Ambassador of Lebanon to Austria

Ambassador of Lebanon to Italy
- In office 1992–1996

Ambassador of Lebanon to Yugoslavia
- In office 1982–?

Personal details
- Born: Yahya Ahmed Mahmassani 1935 (age 90–91) Beirut, Lebanon
- Children: 3
- Alma mater: American University of Beirut

= Yahya Mahmassani =

Lebanese diplomat (born 1935)

Yahya Mahmassani (born 1935) is a Lebanese diplomat. In addition to his posts at the United Nations (UN) he served as the ambassador of Lebanon in Yugoslavia, Italy and Austria.

==Early life and education==
Mahmassani was born in Beirut in 1935. His father, Ahmed, was a landlord.

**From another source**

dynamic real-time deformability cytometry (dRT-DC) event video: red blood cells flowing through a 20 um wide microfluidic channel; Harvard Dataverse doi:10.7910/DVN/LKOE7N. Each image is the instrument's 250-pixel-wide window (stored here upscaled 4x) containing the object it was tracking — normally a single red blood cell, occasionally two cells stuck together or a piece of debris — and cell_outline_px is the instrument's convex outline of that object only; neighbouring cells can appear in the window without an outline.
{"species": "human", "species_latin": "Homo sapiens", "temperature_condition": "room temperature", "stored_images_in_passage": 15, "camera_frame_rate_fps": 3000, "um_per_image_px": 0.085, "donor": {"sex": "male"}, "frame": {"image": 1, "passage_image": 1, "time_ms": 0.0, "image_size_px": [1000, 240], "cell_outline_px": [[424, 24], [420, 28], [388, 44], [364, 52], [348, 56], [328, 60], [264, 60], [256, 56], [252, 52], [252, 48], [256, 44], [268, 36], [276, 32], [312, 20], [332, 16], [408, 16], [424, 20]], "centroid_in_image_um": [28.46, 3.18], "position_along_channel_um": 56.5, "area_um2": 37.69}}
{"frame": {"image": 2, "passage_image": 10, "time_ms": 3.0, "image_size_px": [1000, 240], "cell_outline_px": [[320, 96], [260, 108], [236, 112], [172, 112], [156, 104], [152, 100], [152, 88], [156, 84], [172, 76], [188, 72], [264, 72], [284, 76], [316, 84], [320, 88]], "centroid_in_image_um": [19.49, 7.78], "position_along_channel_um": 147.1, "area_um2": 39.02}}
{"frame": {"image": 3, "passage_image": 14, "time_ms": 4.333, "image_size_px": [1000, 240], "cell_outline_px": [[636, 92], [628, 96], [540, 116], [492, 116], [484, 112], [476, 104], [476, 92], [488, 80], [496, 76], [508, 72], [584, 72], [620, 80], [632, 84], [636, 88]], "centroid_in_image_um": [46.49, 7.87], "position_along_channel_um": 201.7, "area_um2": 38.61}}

Mahmassani graduated from the American University of Beirut. He also received a master's degree in economics.

==Career==
Mahmassani is a diplomat by profession and started his career as a first secretary of the Lebanese Embassy at the UN in 1969. The same year he was made the deputy permanent representative of Lebanon to the UN. He was elected as the chair of the United Nations General Assembly's 3rd Committee. He was appointed ambassador of Lebanon to Yugoslavia in 1982. He was the ambassador of Lebanon to Italy between 1992 and 1996 and during the same period he was also the permanent representative of Lebanon to the Food and Agriculture Organization. He also served as the ambassador of Lebanon to Austria.

Mahmassani was the permanent observer of the Arab League at the UN until 2011.

==Personal life==
Mahmassani married Hoda Abu Zahr in Beirut in 1975. They have three children, two sons and one daughter.